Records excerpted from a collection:
-*-*-
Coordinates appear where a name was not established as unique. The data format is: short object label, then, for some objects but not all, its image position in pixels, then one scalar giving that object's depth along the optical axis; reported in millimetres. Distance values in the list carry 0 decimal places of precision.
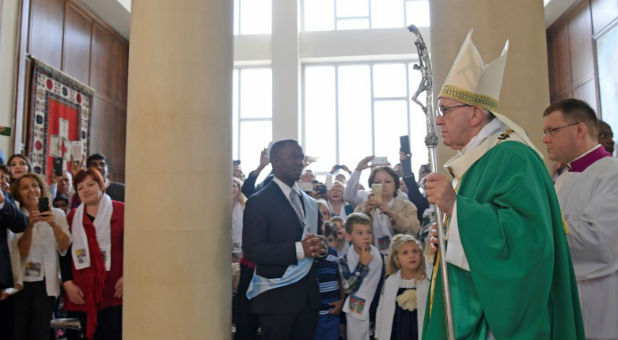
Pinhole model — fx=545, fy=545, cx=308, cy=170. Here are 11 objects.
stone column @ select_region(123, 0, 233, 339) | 3098
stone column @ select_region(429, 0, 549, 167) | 3148
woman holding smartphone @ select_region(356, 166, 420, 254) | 4352
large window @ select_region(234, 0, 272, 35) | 12750
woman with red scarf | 3598
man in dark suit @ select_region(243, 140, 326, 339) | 3250
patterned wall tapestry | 7844
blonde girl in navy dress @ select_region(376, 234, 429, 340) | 3695
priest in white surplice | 2391
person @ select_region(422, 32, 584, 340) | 1802
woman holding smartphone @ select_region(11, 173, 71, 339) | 3867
-*-*-
▶ _Task instructions_
All of the data, minus its pictures, should be repeated exactly.

▶ _Output of the task_
Coordinates appear where a name was not established as unique. The data format is: short object label, then, for some objects but not all, its image position in pixels, then one scalar giving that object's depth along the optical axis; reported in millimetres. Distance values in the list carry 0 decimal places of precision.
Pinhole model — fx=545, fy=545, cx=308, cy=170. Here are 11 objects.
stone column @ select_region(123, 0, 233, 339) | 3098
stone column @ select_region(429, 0, 549, 167) | 3148
woman holding smartphone @ select_region(356, 166, 420, 254) | 4352
large window @ select_region(234, 0, 272, 35) | 12750
woman with red scarf | 3598
man in dark suit @ select_region(243, 140, 326, 339) | 3250
patterned wall tapestry | 7844
blonde girl in navy dress @ select_region(376, 234, 429, 340) | 3695
priest in white surplice | 2391
person @ select_region(422, 32, 584, 340) | 1802
woman holding smartphone @ select_region(11, 173, 71, 339) | 3867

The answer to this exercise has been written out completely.